April 16, 2005           Section(s): Frontpage         


The Brunswick News

Students at Goodyear Elementary School won't be spending any more playtime on the school grounds this April and May.

A federal government report raising questions about the possible presence of toxic chemicals in the soil around Goodyear has prompted school officials to confine physical education activities to the gymnasium and a public park on Parkwood Drive, about a half-mile from the school.

The decision to abandon the playground comes after elevated levels of polycyclic aromatic hydrocarbons, large quantities of which may lead to cancer, were discovered in the soil at the school, located at the corner of Parkwood Drive and U.S. Highway 17. A precise source of the chemicals was not identified.

The playground will be closed as a precautionary measure until further tests are performed on the soil, said Jim Weidhaas, public information director for Glynn County's schools. More testing will likely be conducted during summer break, he said.

The decision to keep students inside was made this week by interim school superintendent Delacy Sanford and Goodyear Principal Carla Hall.

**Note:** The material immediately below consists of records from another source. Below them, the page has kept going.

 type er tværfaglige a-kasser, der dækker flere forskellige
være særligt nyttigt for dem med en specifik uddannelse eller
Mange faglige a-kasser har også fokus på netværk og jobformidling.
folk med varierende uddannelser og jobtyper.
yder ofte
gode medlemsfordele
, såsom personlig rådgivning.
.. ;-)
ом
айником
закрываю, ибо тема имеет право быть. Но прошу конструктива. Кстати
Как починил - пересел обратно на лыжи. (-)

It follows a recently released report from the U.S. Department of Health and Human Services' Agency For Toxic Substances and Disease Registry, which characterizes Goodyear Elementary as an "indeterminate public health hazard." The report is based on analysis of soil testing performed in 2002

In a letter sent home to parents of Goodyear students Friday, Sanford noted that there is not enough information at this time to determine if a health risk exists.

However, he added, "The Glynn County School System takes this new report very seriously."

Although the report says the limited data available does not indicate humans have been exposed to levels of contamination that would be expected to cause adverse health effects, it says more tests are needed.

New soil was brought in to cover the grounds at Goodyear and new grass planted after the school was rebuilt in the late 1990s.

Dick Newbern, a parent with three children at Goodyear, became aware of the situation when his 8-year-old son came home from school this week and told him he and his friends weren't allowed to play outside.

"I talked to the board of education and the Glynn Environmental Coalition and as far as I can tell, there's no reason for panic," said Newbern, who also serves on the Goodyear school council. "I think parents need to be level-headed about this."

Polycyclic aromatic hydrocarbons, byproducts of burning coal, oil, gas or garbage, have been linked to reproductive and skin disorders in animals. They are also thought to increase the risk of cancer in animals and humans.

In addition to Goodyear, tests were performed at Burroughs-Mollette Elementary School, Risley Middle School and Edo Miller Park. No hazard was found at any of those sites.